On Fri, 28 Mar 2008 13:58:59 -0700, "Kent" > wrote:
> Go to a restaurant supply house and buy a wooden restaurant pizza peel with
> a short handle. I use a 16" by 16" peel; I think it's best for the usual
> home oven. I flour[not cornmeal] the peel, toss the round and put it on the
> peel, check to make certain it will slide, top the pizza, and slide it onto
> the preheated 18" pizza stone. After it's baked remove pizza with the peel,
> slice it on the peel with restaurant pizza wheel type cutter, and slide that
> onto a pizza pan. It's best and cheapest to purchase pizza pan at a
> restaurant supply house as well. The peel, cutter, and pans are pretty easy
> to find, even if you have to go to a mail order restaurant supply outlet,
> such as this.
> http://www.chefsfirst.com/Dept.asp?C...eels&lobby =1
I just went to this site to look at baking stones, just to see what
they had. They have only one for pizza, a round one, 15-3/4" diameter
and 1" thick, by American Metalcraft (who also makes all their peels).
I just got a 14"x16" American Metalcraft stone from cooking.com. The
order was actually filled by Ace Mart Restaurant Supply (acemart.com).

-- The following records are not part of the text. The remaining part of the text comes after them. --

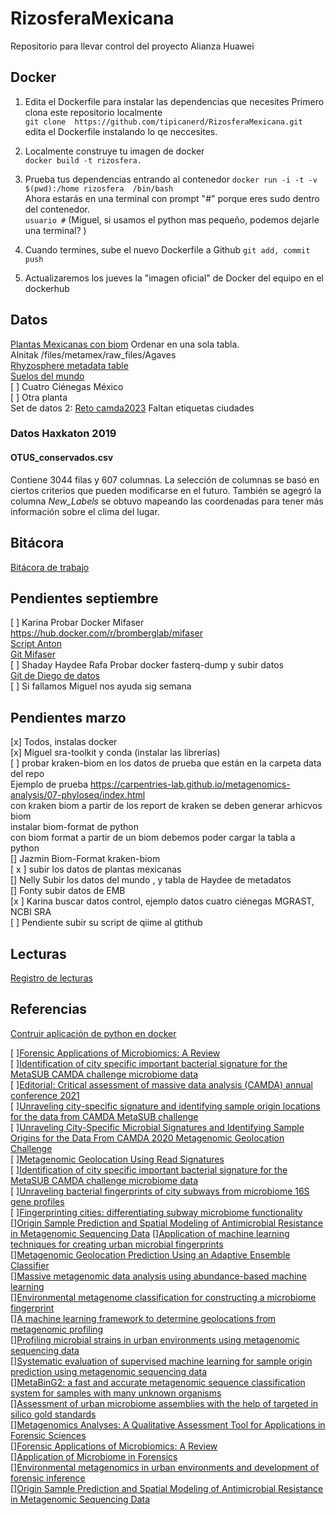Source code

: # RizosferaMexicana
Repositorio para llevar control del proyecto Alianza Huawei

## Docker  
1. Edita el Dockerfile para instalar las dependencias que necesites
Primero clona este repositorio localmente  
`git clone  https://github.com/tipicanerd/RizosferaMexicana.git`  
edita el Dockerfile instalando lo qe neccesites.  

2. Localmente construye tu imagen de docker  
`docker build -t rizosfera.`   

3. Prueba tus dependencias entrando al contenedor 
`docker run -i -t -v $(pwd):/home rizosfera  /bin/bash`  
Ahora estarás en una terminal con prompt "#" porque eres sudo dentro del contenedor.   
`usuario #`
(Miguel, si usamos el python mas pequeño, podemos dejarle una terminal? )  

4. Cuando termines, sube el nuevo Dockerfile a Github
`git add, commit push `  

5. Actualizaremos los jueves la "imagen oficial" de Docker del equipo en el dockerhub  

## Datos
[Plantas Mexicanas con biom](https://lab.matmor.unam.mx/files) Ordenar en una sola tabla.    
Alnitak /files/metamex/raw_files/Agaves  
[Rhyzosphere metadata table](https://docs.google.com/spreadsheets/d/1f8l-wfMqngcaqajeybX2celb7g9wNLd3-Ix8tjNqM3Q/edit#gid=928779009)  
[Suelos del mundo]()    
 [ ] Cuatro Ciénegas México   
 [ ] Otra planta     
 Set de datos 2: [Reto camda2023](https://github.com/aapashkov/camda2023)  Faltan etiquetas ciudades  
 
### Datos Haxkaton 2019
#### OTUS_conservados.csv 
Contiene 3044 filas y 607 columnas. La selección de columnas se basó en ciertos criterios que pueden modificarse en el futuro. También se agegró la columna *New_Labels* se obtuvo mapeando las coordenadas para tener más información sobre el clima del lugar.

## Bitácora  
 [Bitácora de trabajo](https://docs.google.com/document/d/1o6B5qE0GtQPsN3JWRyDxnzQjfKWRsn-I8BagbWCK600/edit#heading=h.wojdmcq3lqcs)
 ## Pendientes septiembre
[ ] Karina Probar Docker Mifaser https://hub.docker.com/r/bromberglab/mifaser  
[Script Anton](https://github.com/ccm-bioinfo/cambda2023/blob/main/04_functional/src/annotators/mifaser.sh)  
[Git Mifaser](https://bitbucket.org/bromberglab/mifaser/src/master/)  
[ ]  Shaday Haydee Rafa Probar docker fasterq-dump  y subir datos  
[Git de Diego de datos](https://github.com/Bedxxe/clavibacter)  
[ ]  Si fallamos Miguel nos ayuda sig semana  
 ## Pendientes marzo  
 [x] Todos, instalas docker  
 [x] Miguel sra-toolkit y conda (instalar las librerías)    
 [ ] probar kraken-biom en los datos de prueba que están en la carpeta data del repo  
     Ejemplo de prueba https://carpentries-lab.github.io/metagenomics-analysis/07-phyloseq/index.html  
     con kraken biom a partir de los report de kraken se deben generar arhicvos biom  
    instalar biom-format de python   
    con biom format a partir de un biom debemos poder cargar la tabla a python   
 [] Jazmin Biom-Format kraken-biom   
 [ x ] subir los datos de plantas mexicanas   
 [] Nelly Subir los datos del mundo  , y tabla de Haydee de metadatos   
 [] Fonty subir datos de EMB    
 [x ] Karina buscar datos control, ejemplo datos cuatro ciénegas MGRAST, NCBI SRA  
 [  ] Pendiente subir su script de qiime al gtithub
 
 ## Lecturas
 [Registro de lecturas](https://docs.google.com/spreadsheets/d/1YBW80z4DLh1hjOdCe4x4eETMSUuCAl26F5H6xf-ccCE/edit?usp=sharing)
 
 ## Referencias
 
 [Contruir aplicación de python en docker](https://linuxhandbook.com/dockerize-python-apps/)
 
[ ][Forensic Applications of Microbiomics: A Review](https://www.frontiersin.org/articles/10.3389/fmicb.2020.608101/full)  
[ ][Identification of city specific important bacterial signature for the MetaSUB CAMDA challenge microbiome data](https://link.springer.com/article/10.1186/s13062-019-0243-z)    
[ ][Editorial: Critical assessment of massive data analysis (CAMDA) annual conference 2021](https://www.frontiersin.org/articles/10.3389/fgene.2023.1154398/full)     
[ ][Unraveling city-specific signature and identifying sample origin locations for the data from CAMDA MetaSUB challenge](https://www.ncbi.nlm.nih.gov/pmc/articles/PMC7780616/)      
[ ][Unraveling City-Specific Microbial Signatures and Identifying Sample Origins for the Data From CAMDA 2020 Metagenomic Geolocation Challenge](https://pubmed.ncbi.nlm.nih.gov/34421984/)   
[ ][Metagenomic Geolocation Using Read Signatures](https://pubmed.ncbi.nlm.nih.gov/35295949/)    
[ ][Identification of city specific important bacterial signature for the MetaSUB CAMDA challenge microbiome data](https://pubmed.ncbi.nlm.nih.gov/31340852/)  
[ ][Unraveling bacterial fingerprints of city subways from microbiome 16S gene profiles](https://pubmed.ncbi.nlm.nih.gov/29789016/)  
[ ][Fingerprinting cities: differentiating subway microbiome functionality](https://pubmed.ncbi.nlm.nih.gov/31666099/)  
[][Origin Sample Prediction and Spatial Modeling of Antimicrobial Resistance in Metagenomic Sequencing Data](https://pubmed.ncbi.nlm.nih.gov/33763122/)
[][Application of machine learning techniques for creating urban microbial fingerprints](https://pubmed.ncbi.nlm.nih.gov/31420049/)   
[][Metagenomic Geolocation Prediction Using an Adaptive Ensemble Classifier](https://pubmed.ncbi.nlm.nih.gov/33959149/)    
[][Massive metagenomic data analysis using abundance-based machine learning](https://pubmed.ncbi.nlm.nih.gov/31370905/)  
[][Environmental metagenome classification for constructing a microbiome fingerprint](https://pubmed.ncbi.nlm.nih.gov/31722729/)   
[][A machine learning framework to determine geolocations from metagenomic profiling](https://pubmed.ncbi.nlm.nih.gov/33225966/)  
[][Profiling microbial strains in urban environments using metagenomic sequencing data](https://pubmed.ncbi.nlm.nih.gov/29743119/)   
[][Systematic evaluation of supervised machine learning for sample origin prediction using metagenomic sequencing data](https://pubmed.ncbi.nlm.nih.gov/33302990/)  
[][MetaBinG2: a fast and accurate metagenomic sequence classification system for samples with many unknown organisms](https://pubmed.ncbi.nlm.nih.gov/30134953/)  
[][Assessment of urban microbiome assemblies with the help of targeted in silico gold standards](https://pubmed.ncbi.nlm.nih.gov/30621760/)  
[][Metagenomics Analyses: A Qualitative Assessment Tool for Applications in Forensic Sciences](https://link.springer.com/chapter/10.1007/978-981-15-6529-8_5)  
[][Forensic Applications of Microbiomics: A Review](https://www.frontiersin.org/articles/10.3389/fmicb.2020.608101/full)  
[][Application of Microbiome in Forensics](https://www.sciencedirect.com/science/article/pii/S1672022922000961)  
[][Environmental metagenomics in urban environments and development of forensic inference](https://www.kcl.ac.uk/research/environmental-metagenomics-in-urban-environments-and-development-of-forensic-inference)  
[][Origin Sample Prediction and Spatial Modeling of Antimicrobial Resistance in Metagenomic Sequencing Data](https://pubmed.ncbi.nlm.nih.gov/33763122/)  
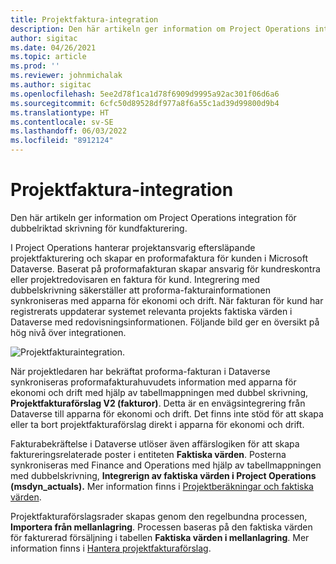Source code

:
 ```yaml
---
title: Projektfaktura-integration
description: Den här artikeln ger information om Project Operations integration för dubbelriktad skrivning för kundfakturering.
author: sigitac
ms.date: 04/26/2021
ms.topic: article
ms.prod: ''
ms.reviewer: johnmichalak
ms.author: sigitac
ms.openlocfilehash: 5ee2d78f1ca1d78f6909d9995a92ac301f06d6a6
ms.sourcegitcommit: 6cfc50d89528df977a8f6a55c1ad39d99800d9b4
ms.translationtype: HT
ms.contentlocale: sv-SE
ms.lasthandoff: 06/03/2022
ms.locfileid: "8912124"
---
```

# <a name="project-invoice-integration"></a>Projektfaktura-integration

Den här artikeln ger information om Project Operations integration för dubbelriktad skrivning för kundfakturering.

I Project Operations hanterar projektansvarig eftersläpande projektfakturering och skapar en proformafaktura för kunden i Microsoft Dataverse. Baserat på proformafakturan skapar ansvarig för kundreskontra eller projektredovisaren en faktura för kund. Integrering med dubbelskrivning säkerställer att proforma-fakturainformationen synkroniseras med apparna för ekonomi och drift. När fakturan för kund har registrerats uppdaterar systemet relevanta projekts faktiska värden i Dataverse med redovisningsinformationen. Följande bild ger en översikt på hög nivå över integrationen.

   ![Projektfakturaintegration.](./media/DW5Invoicing.png)

När projektledaren har bekräftat proforma-fakturan i Dataverse synkroniseras proformafakturahuvudets information med apparna för ekonomi och drift med hjälp av tabellmappningen med dubbel skrivning, **Projektfakturaförslag V2 (fakturor)**. Detta är en envägsintegrering från Dataverse till apparna för ekonomi och drift. Det finns inte stöd för att skapa eller ta bort projektfakturaförslag direkt i apparna för ekonomi och drift.

Fakturabekräftelse i Dataverse utlöser även affärslogiken för att skapa faktureringsrelaterade poster i entiteten **Faktiska värden**. Posterna synkroniseras med Finance and Operations med hjälp av tabellmappningen med dubbelskrivning, **Integrerign av faktiska värden i Project Operations (msdyn\_actuals).** Mer information finns i [Projektberäkningar och faktiska värden](resource-dual-write-estimates-actuals.md). 

Projektfakturaförslagsrader skapas genom den regelbundna processen, **Importera från mellanlagring**. Processen baseras på den faktiska värden för fakturerad försäljning i tabellen **Faktiska värden i mellanlagring**. Mer information finns i [Hantera projektfakturaförslag](../invoicing/format-update-project-invoice-proposals.md#create-project-invoice-proposals). 

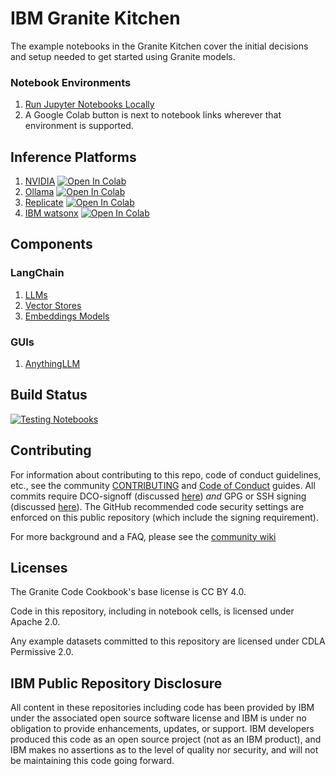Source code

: # IBM Granite Kitchen

The example notebooks in the Granite Kitchen cover the initial decisions and setup needed to get started using Granite models.

### Notebook Environments

1. [Run Jupyter Notebooks Locally](recipes/Getting_Started_with_Jupyter_Locally/Getting_Started_with_Jupyter_Locally.md)
2. A Google Colab button is next to notebook links wherever that environment is supported.

## Inference Platforms

1. [NVIDIA](/recipes/Getting_Started/Getting_Started_with_NVIDIA.ipynb)
   <a target="_blank" href="https://colab.research.google.com/github/ibm-granite-community/granite-kitchen/blob/main/recipes/Getting_Started/Getting_Started_with_NVIDIA.ipynb">
   <img src="https://colab.research.google.com/assets/colab-badge.svg" alt="Open In Colab"/>
   </a>
1. [Ollama](/recipes/Getting_Started/Getting_Started_with_Ollama.ipynb)
   <a target="_blank" href="https://colab.research.google.com/github/ibm-granite-community/granite-kitchen/blob/main/recipes/Getting_Started/Getting_Started_with_Ollama.ipynb">
   <img src="https://colab.research.google.com/assets/colab-badge.svg" alt="Open In Colab"/>
   </a>
1. [Replicate](/recipes/Getting_Started/Getting_Started_with_Replicate.ipynb)
   <a target="_blank" href="https://colab.research.google.com/github/ibm-granite-community/granite-kitchen/blob/main/recipes/Getting_Started/Getting_Started_with_Replicate.ipynb">
   <img src="https://colab.research.google.com/assets/colab-badge.svg" alt="Open In Colab"/>
   </a>
1. [IBM watsonx](/recipes/Getting_Started/Getting_Started_with_watsonx.ipynb)
   <a target="_blank" href="https://colab.research.google.com/github/ibm-granite-community/granite-kitchen/blob/main/recipes/Getting_Started/Getting_Started_with_watsonx.ipynb">
   <img src="https://colab.research.google.com/assets/colab-badge.svg" alt="Open In Colab"/>
   </a>

## Components

### LangChain

1. [LLMs](/recipes/Components/Langchain_LLMs.ipynb)
1. [Vector Stores](/recipes/Components/Langchain_Vector_Stores.ipynb)
1. [Embeddings Models](/recipes/Components/Langchain_Embeddings_Models.ipynb)

### GUIs

1. [AnythingLLM](/recipes/AnythingLLM/anythingllm_rag.md)

## Build Status

<a href="https://github.com/ibm-granite-community/granite-kitchen/actions/workflows/notebooks.yaml">
  <img src="https://github.com/ibm-granite-community/granite-kitchen/actions/workflows/notebooks.yaml/badge.svg" alt="Testing Notebooks">
</a>

## Contributing

For information about contributing to this repo, code of conduct guidelines, etc., see the community [CONTRIBUTING][CG] and [Code of Conduct][CoC] guides.  All commits require DCO-signoff (discussed [here][CG-legal]) _and_ GPG or SSH signing (discussed [here][CG-signing]).  The GitHub recommended code security settings are enforced on this public repository (which include the signing requirement).

For more background and a FAQ, please see the [community wiki](https://github.com/ibm-granite-community/community/wiki)

## Licenses

The Granite Code Cookbook's base license is CC BY 4.0.

Code in this repository, including in notebook cells, is licensed under Apache 2.0.

Any example datasets committed to this repository are licensed under CDLA Permissive 2.0.

## IBM Public Repository Disclosure

All content in these repositories including code has been provided by IBM under the associated open source software license and IBM is under no obligation to provide enhancements, updates, or support. IBM developers produced this code as an open source project (not as an IBM product), and IBM makes no assertions as to the level of quality nor security, and will not be maintaining this code going forward.

[CoC]: https://github.com/ibm-granite-community/community/blob/main/CODE_OF_CONDUCT.md
[CG]: https://github.com/ibm-granite-community/community/blob/main/CONTRIBUTING.md
[CG-legal]: https://github.com/ibm-granite-community/community/blob/main/CONTRIBUTING.md#legal
[CG-signing]: https://github.com/ibm-granite-community/community/blob/main/CONTRIBUTING.md#signing-commits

The stone is about a half-inch thick and has a whole bunch of feet to
raise it off the oven floor.
Now I'm thinking of getting the round stone, too, since it's an inch
thick. I've got a couple of thinner round stones, which don't have
nearly the thermal mass I'd like. They're not too bad, but they could
certainly be a lot better.
Maru "I use the rectangular stone on my gas grill"
--
Mary Shafer Retired aerospace research engineer
We didn't just do weird stuff at Dryden, we wrote reports about it.